►

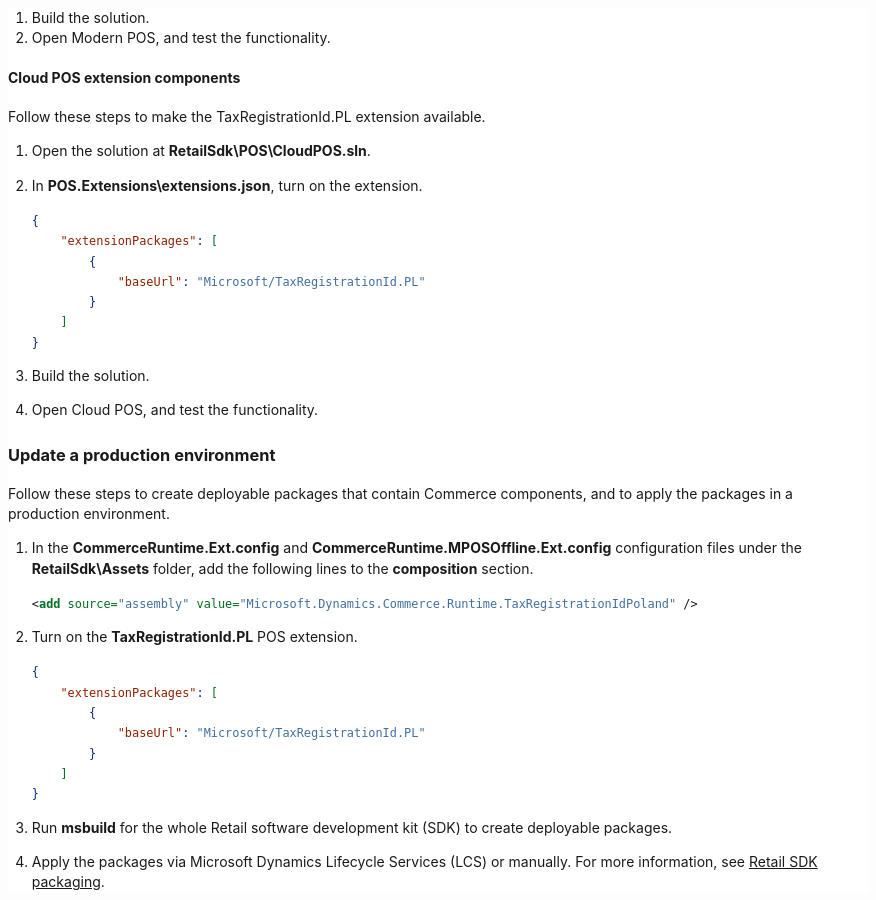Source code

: 1. Build the solution.
1. Open Modern POS, and test the functionality.

#### Cloud POS extension components

Follow these steps to make the TaxRegistrationId.PL extension available.

1. Open the solution at **RetailSdk\\POS\\CloudPOS.sln**.
1. In **POS.Extensions\\extensions.json**, turn on the extension.

    ``` json
    {
        "extensionPackages": [
            {
                "baseUrl": "Microsoft/TaxRegistrationId.PL"
            }
        ]
    }
    ```

1. Build the solution.
1. Open Cloud POS, and test the functionality.

### Update a production environment

Follow these steps to create deployable packages that contain Commerce components, and to apply the packages in a production environment.

1. In the **CommerceRuntime.Ext.config** and **CommerceRuntime.MPOSOffline.Ext.config** configuration files under the **RetailSdk\\Assets** folder, add the following lines to the **composition** section.

    ``` xml
    <add source="assembly" value="Microsoft.Dynamics.Commerce.Runtime.TaxRegistrationIdPoland" />
    ```

1. Turn on the **TaxRegistrationId.PL** POS extension.

    ``` json
    {
        "extensionPackages": [
            {
                "baseUrl": "Microsoft/TaxRegistrationId.PL"
            }
        ]
    }
    ```

1. Run **msbuild** for the whole Retail software development kit (SDK) to create deployable packages.
1. Apply the packages via Microsoft Dynamics Lifecycle Services (LCS) or manually. For more information, see [Retail SDK packaging](../dev-itpro/retail-sdk/retail-sdk-packaging.md).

◄

#### [TASK ITEM]
Word for word, write out the lines from the top of the records above down to the line holding "### Update a production environment", inclusive, but not the pictures.

#### [SOLUTION]
Source code

: 1. Build the solution.
1. Open Modern POS, and test the functionality.

#### Cloud POS extension components

Follow these steps to make the TaxRegistrationId.PL extension available.

1. Open the solution at **RetailSdk\\POS\\CloudPOS.sln**.
1. In **POS.Extensions\\extensions.json**, turn on the extension.

    ``` json
    {
        "extensionPackages": [
            {
                "baseUrl": "Microsoft/TaxRegistrationId.PL"
            }
        ]
    }
    ```

1. Build the solution.
1. Open Cloud POS, and test the functionality.

### Update a production environment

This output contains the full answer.